ZADANIE DO WYKONANIA: Proszę wypisać wszystkie ostrzeżenia i wskazówki, które według relacji z Akademii Vivaldiowskiej poniżej Rinaldo Alessandrini przekazał członkom 4 Times Baroque.

WYBRANY FRAGMENT:

• • • • • • •

Akademia Vivaldiowska i 4 Times Baroque

 

Trzeci dzień Akademii Vivaldiowskiej przyniósł nam występ młodych barokowców z Niemiec, a konkretnie z Frankfurtu. Wcześniej jednak członkowie zespołu 4 Times Baroque odbyli debatę ze sławnym i mającym wystąpić jutro Rinaldo Alessandrinim, którego wykonania włoskiej muzyki barokowej zmieniły muzyczny świat.

 

4 Times Baroque / fot. archiwum zespołu

 

Rinaldo Alessandrini ostrzegł młodych muzyków przed trudnym współczesnym rynkiem muzycznym i zauważył, że gdy on rozwijał skrzydła było pięć zespołów skupionych na muzyce baroku granej na dawnych instrumentach, dziś zaś jest ich aż pięć tysięcy. Dlatego ważne jest – radził członkom 4 Times Baroque – odnaleźć swoje własne brzmienie, swój własny sposób rozumienia muzyki, ale nie na zasadzie „gramy szybko i szokująco”.

 

Członkowie 4 Times Baroque zaprotestowali, gdy Alessandrini zwierzył im się z tego, że nudzi go słuchanie muzyki barokowej. Na przykład taka „Koronacja Poppei” Monteverdiego. Wykonywał ją ze 140 razy, ale pewnego dnia zasiadł wśród słuchaczy i słuchał. Wynudził się doszczętnie i pytał sam siebie, jak mógł to zrobić ponad sto razy! Alessandrini obecnie słucha klasycznej muzyki współczesnej… Muzycy z frankfurckiego zespołu przeciwstawili temu swoje własne doświadczenia. Część z nich od początku gra na instrumentach dawnych, zaś w domu słuchają oczywiście przede wszystkim muzyki barokowej. Nie mają jednak typowego dla zespołów niemieckich solidnego, ciężkiego brzmienia, utrzymanego w rozważnych tempach.

 

Ja sam byłem zaszokowany, jak można być znudzonym Koronacją Poppei Monteverdiego, ale z drugiej strony rozumiem, że ktoś, kto wykonuje barok od ponad trzech dekad może nie być najbardziej zagorzałym słuchaczem muzyki z tej epoki. Alessandrini tłumaczył członkom 4 Times Baroque, że jego zdaniem najważniejsza dla muzyka jest miłość dla samego fizycznego aktu grania i dla swojego instrumentu.

• • • • • • •

ZBIÓR MATERIAŁÓW:
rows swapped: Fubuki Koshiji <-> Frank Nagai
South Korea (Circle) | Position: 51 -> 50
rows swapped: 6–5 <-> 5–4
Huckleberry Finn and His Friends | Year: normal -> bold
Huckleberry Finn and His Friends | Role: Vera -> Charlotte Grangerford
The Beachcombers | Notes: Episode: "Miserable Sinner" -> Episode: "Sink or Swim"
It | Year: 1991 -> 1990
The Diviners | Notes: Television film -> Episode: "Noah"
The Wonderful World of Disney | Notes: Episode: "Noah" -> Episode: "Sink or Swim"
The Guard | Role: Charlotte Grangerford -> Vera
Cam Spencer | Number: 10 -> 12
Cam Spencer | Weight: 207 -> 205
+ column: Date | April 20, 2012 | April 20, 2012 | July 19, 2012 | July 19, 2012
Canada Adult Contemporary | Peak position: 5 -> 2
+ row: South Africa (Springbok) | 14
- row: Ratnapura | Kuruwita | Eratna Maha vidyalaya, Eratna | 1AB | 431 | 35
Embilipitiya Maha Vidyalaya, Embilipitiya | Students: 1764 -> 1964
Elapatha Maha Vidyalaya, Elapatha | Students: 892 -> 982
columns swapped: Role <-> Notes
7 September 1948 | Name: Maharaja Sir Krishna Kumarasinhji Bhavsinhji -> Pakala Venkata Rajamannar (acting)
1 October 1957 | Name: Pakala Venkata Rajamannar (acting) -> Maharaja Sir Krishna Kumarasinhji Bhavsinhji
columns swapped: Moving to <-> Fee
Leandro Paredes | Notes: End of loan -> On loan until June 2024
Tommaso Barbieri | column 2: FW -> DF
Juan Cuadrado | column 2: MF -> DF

• • • • • • •

POPRAWNA ODPOWIEDŹ:
- Ostrzegł przed trudnym współczesnym rynkiem muzycznym: gdy zaczynał, było pięć zespołów grających barok na dawnych instrumentach, a dziś jest ich pięć tysięcy.
- Radził odnaleźć własne brzmienie i własny sposób rozumienia muzyki.
- Przestrzegał, by nie robić tego na zasadzie „gramy szybko i szokująco”.
- Tłumaczył, że według niego najważniejsza dla muzyka jest miłość do samego fizycznego aktu grania i do swojego instrumentu.